• WORK TO BE COMPLETED: What is needed here is a word-for-word copy of all the entries below.

• TASK MATERIAL:
----------------------------------------

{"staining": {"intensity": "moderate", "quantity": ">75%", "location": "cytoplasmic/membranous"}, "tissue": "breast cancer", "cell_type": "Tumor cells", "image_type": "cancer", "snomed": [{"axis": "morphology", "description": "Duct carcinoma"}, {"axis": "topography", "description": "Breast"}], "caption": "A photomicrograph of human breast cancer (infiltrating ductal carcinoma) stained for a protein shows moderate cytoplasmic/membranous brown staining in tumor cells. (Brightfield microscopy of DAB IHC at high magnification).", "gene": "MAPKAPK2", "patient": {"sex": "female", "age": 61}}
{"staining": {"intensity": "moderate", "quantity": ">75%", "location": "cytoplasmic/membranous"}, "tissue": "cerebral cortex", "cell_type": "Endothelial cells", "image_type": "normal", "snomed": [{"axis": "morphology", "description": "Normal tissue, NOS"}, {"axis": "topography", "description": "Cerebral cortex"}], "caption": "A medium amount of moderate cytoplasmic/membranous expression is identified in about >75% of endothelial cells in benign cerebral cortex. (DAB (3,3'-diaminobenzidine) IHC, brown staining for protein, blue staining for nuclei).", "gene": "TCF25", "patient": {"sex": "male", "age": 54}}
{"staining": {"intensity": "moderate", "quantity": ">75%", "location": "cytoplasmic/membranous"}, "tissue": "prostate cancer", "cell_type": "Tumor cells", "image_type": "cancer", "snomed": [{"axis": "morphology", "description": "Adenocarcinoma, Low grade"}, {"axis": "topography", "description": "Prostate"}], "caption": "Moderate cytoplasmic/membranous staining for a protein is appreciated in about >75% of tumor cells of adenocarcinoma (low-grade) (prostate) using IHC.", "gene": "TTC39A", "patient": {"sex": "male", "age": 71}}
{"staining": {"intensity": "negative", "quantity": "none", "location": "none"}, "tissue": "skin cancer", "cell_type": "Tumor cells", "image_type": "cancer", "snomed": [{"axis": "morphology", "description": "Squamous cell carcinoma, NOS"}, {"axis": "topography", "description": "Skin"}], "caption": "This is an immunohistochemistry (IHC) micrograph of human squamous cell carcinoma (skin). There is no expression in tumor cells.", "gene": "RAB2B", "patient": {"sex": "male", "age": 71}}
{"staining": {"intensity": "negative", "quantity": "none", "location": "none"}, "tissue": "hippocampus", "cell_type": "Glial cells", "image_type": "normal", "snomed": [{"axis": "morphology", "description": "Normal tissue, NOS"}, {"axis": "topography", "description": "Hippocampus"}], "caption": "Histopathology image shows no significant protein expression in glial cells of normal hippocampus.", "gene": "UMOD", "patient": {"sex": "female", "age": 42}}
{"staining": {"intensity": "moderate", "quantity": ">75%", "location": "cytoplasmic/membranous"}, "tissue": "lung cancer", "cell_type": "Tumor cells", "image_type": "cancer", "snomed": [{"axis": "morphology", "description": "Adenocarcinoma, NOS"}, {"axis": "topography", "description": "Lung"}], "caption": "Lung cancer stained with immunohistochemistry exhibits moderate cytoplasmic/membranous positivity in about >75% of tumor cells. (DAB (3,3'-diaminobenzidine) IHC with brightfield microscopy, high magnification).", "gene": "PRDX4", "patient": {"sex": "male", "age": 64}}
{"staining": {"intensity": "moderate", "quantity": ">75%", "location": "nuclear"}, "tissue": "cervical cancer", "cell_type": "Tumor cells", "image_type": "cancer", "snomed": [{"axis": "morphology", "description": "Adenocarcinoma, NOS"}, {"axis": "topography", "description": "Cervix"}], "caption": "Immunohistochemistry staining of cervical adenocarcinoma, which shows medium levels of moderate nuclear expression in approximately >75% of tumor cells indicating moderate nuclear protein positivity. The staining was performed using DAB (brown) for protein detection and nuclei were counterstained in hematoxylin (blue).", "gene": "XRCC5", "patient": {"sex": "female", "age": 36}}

----------------------------------------

• FINISHED EXERCISE:
{"staining": {"intensity": "moderate", "quantity": ">75%", "location": "cytoplasmic/membranous"}, "tissue": "breast cancer", "cell_type": "Tumor cells", "image_type": "cancer", "snomed": [{"axis": "morphology", "description": "Duct carcinoma"}, {"axis": "topography", "description": "Breast"}], "caption": "A photomicrograph of human breast cancer (infiltrating ductal carcinoma) stained for a protein shows moderate cytoplasmic/membranous brown staining in tumor cells. (Brightfield microscopy of DAB IHC at high magnification).", "gene": "MAPKAPK2", "patient": {"sex": "female", "age": 61}}
{"staining": {"intensity": "moderate", "quantity": ">75%", "location": "cytoplasmic/membranous"}, "tissue": "cerebral cortex", "cell_type": "Endothelial cells", "image_type": "normal", "snomed": [{"axis": "morphology", "description": "Normal tissue, NOS"}, {"axis": "topography", "description": "Cerebral cortex"}], "caption": "A medium amount of moderate cytoplasmic/membranous expression is identified in about >75% of endothelial cells in benign cerebral cortex. (DAB (3,3'-diaminobenzidine) IHC, brown staining for protein, blue staining for nuclei).", "gene": "TCF25", "patient": {"sex": "male", "age": 54}}
{"staining": {"intensity": "moderate", "quantity": ">75%", "location": "cytoplasmic/membranous"}, "tissue": "prostate cancer", "cell_type": "Tumor cells", "image_type": "cancer", "snomed": [{"axis": "morphology", "description": "Adenocarcinoma, Low grade"}, {"axis": "topography", "description": "Prostate"}], "caption": "Moderate cytoplasmic/membranous staining for a protein is appreciated in about >75% of tumor cells of adenocarcinoma (low-grade) (prostate) using IHC.", "gene": "TTC39A", "patient": {"sex": "male", "age": 71}}
{"staining": {"intensity": "negative", "quantity": "none", "location": "none"}, "tissue": "skin cancer", "cell_type": "Tumor cells", "image_type": "cancer", "snomed": [{"axis": "morphology", "description": "Squamous cell carcinoma, NOS"}, {"axis": "topography", "description": "Skin"}], "caption": "This is an immunohistochemistry (IHC) micrograph of human squamous cell carcinoma (skin). There is no expression in tumor cells.", "gene": "RAB2B", "patient": {"sex": "male", "age": 71}}
{"staining": {"intensity": "negative", "quantity": "none", "location": "none"}, "tissue": "hippocampus", "cell_type": "Glial cells", "image_type": "normal", "snomed": [{"axis": "morphology", "description": "Normal tissue, NOS"}, {"axis": "topography", "description": "Hippocampus"}], "caption": "Histopathology image shows no significant protein expression in glial cells of normal hippocampus.", "gene": "UMOD", "patient": {"sex": "female", "age": 42}}
{"staining": {"intensity": "moderate", "quantity": ">75%", "location": "cytoplasmic/membranous"}, "tissue": "lung cancer", "cell_type": "Tumor cells", "image_type": "cancer", "snomed": [{"axis": "morphology", "description": "Adenocarcinoma, NOS"}, {"axis": "topography", "description": "Lung"}], "caption": "Lung cancer stained with immunohistochemistry exhibits moderate cytoplasmic/membranous positivity in about >75% of tumor cells. (DAB (3,3'-diaminobenzidine) IHC with brightfield microscopy, high magnification).", "gene": "PRDX4", "patient": {"sex": "male", "age": 64}}
{"staining": {"intensity": "moderate", "quantity": ">75%", "location": "nuclear"}, "tissue": "cervical cancer", "cell_type": "Tumor cells", "image_type": "cancer", "snomed": [{"axis": "morphology", "description": "Adenocarcinoma, NOS"}, {"axis": "topography", "description": "Cervix"}], "caption": "Immunohistochemistry staining of cervical adenocarcinoma, which shows medium levels of moderate nuclear expression in approximately >75% of tumor cells indicating moderate nuclear protein positivity. The staining was performed using DAB (brown) for protein detection and nuclei were counterstained in hematoxylin (blue).", "gene": "XRCC5", "patient": {"sex": "female", "age": 36}}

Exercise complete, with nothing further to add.